Let’s assume that the Membership Life Cycle schedule is scheduled to run once a week, say Mondays. If an object is to be added to group membership for three days - Wednesday till Friday, it will not be added. This happens because the Membership Life Cycle schedule did not run on the specific days for temporary membership update. Make sure that the schedule is set to run at a frequency that meets your temporary membership requirements.

Directory Manager generates notifications when the Membership Life Cycle schedule adds or removes users from group membership. See the Manage Membership Life Cycle Notifications topic.

Create a Membership Life Cycle Schedule

Follow the steps to create a Membership Life Cycle Schedule.

Step 1 – In Admin Center, click Identity Stores in the left pane.

Step 2 – On the Identity Stores page, click the ellipsis button for an identity store and select Edit.

Step 3 – Click Schedules under Settings in the left pane.

Step 4 – On the Schedules page, click Add Schedule and select Membership Life Cycle Job. The Create Schedule page is displayed.

Step 5 – In the Schedule Name box, enter a name for the schedule.

Step 6 – The Name Preview box displays the schedule name prefixed with _MembershipLifeCycle__; the schedule is displayed with this name in email notifications.

Step 7 – Select a Directory Manager portal URL in the Portal URL drop-down list to include it in notifications generated by the schedule. Users are redirected to this portal to perform any necessary action.

Step 8 – In the Scheduler Service Name drop-down list, select a Scheduler service that would be responsible for triggering this schedule. The number of services displayed in the list depend on the number of nodes in all Elasticsearch clusters in the environment, as each node has its own Scheduler service. See the Scheduler Service topic for additional information.

Please note the following while selecting a Scheduler service:

  • The Scheduler service for the Directory Manager instance on which you are creating the schedule is selected by default.
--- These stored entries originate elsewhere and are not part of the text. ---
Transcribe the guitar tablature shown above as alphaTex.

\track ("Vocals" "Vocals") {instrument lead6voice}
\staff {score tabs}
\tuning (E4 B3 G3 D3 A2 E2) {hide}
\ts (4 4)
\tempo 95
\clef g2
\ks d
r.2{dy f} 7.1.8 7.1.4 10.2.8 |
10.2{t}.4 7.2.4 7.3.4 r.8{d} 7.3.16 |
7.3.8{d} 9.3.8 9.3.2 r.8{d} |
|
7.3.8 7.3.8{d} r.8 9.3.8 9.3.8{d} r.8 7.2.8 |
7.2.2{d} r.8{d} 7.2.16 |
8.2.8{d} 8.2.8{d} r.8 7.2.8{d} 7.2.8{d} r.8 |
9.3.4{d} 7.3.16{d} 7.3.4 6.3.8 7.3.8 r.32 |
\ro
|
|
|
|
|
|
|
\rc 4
However, you can select the Scheduler service of another instance as well.

  • The Scheduler service can be changed even after creating the schedule. Upon the next run, the schedule will be triggered by the newly-selected Scheduler service.
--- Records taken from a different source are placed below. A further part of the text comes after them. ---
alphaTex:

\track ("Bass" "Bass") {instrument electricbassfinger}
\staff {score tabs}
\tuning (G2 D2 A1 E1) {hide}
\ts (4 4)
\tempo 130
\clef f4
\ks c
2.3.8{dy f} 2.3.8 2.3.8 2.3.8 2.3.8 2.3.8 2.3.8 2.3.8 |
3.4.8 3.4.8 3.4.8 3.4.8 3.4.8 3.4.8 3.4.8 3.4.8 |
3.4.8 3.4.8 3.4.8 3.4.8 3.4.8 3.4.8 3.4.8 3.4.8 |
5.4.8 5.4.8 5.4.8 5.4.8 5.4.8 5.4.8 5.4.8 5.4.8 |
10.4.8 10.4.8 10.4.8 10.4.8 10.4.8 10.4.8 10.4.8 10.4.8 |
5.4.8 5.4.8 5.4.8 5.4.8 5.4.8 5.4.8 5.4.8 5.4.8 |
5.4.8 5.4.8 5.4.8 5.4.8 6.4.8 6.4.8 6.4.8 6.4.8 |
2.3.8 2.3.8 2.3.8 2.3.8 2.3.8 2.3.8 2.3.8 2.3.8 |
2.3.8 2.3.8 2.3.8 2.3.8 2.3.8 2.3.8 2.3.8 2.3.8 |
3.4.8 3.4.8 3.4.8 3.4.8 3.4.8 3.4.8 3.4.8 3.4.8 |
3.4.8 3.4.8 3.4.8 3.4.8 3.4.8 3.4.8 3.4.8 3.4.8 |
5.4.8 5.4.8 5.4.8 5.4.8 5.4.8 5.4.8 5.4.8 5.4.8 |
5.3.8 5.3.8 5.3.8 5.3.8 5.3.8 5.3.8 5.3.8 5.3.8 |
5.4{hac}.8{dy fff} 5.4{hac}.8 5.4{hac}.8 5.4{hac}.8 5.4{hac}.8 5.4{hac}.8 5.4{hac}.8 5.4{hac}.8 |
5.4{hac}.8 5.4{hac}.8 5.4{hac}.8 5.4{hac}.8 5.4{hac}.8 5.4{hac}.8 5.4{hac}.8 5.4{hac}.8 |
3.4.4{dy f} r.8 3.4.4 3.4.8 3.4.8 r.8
  • If the selected Scheduler service fails to trigger the schedule, then no other Scheduler service can be selected automatically.

  • If a schedule is run manually on the Admin Center, then the Scheduler service of that instance will be used.

Step 9 – You can specify containers as targets for the schedule. The schedule will process all groups in these containers and their sub-containers. To specific containers as target, follow step 9 in the Create a Group Usage Service Schedule topic for additional information.

NOTE: Membership Lifecycle policies are not applied to OUs specified here. Target OUs and groups are set in the respective policy.

Step 10 – Click Add Triggers in the Triggers area to specify a triggering criterion for the schedule, that, when met, starts the execution of the schedule. Follow step 11 in the Create a Group Usage Service Schedule topic to add triggers.

Step 11 – Click Add Authentication in the Authentication area to specify an account for running the schedule in the identity store. Follow step 12 in the Create a Group Usage Service Schedule topic for additional information.

Step 12 – On the Create Schedule page, click Create Schedule.

Step 13 – On the Schedules page, click Save.
The schedule is displayed under Membership Life Cycle. See the View the Schedules in an Identity Store  topic for additional information.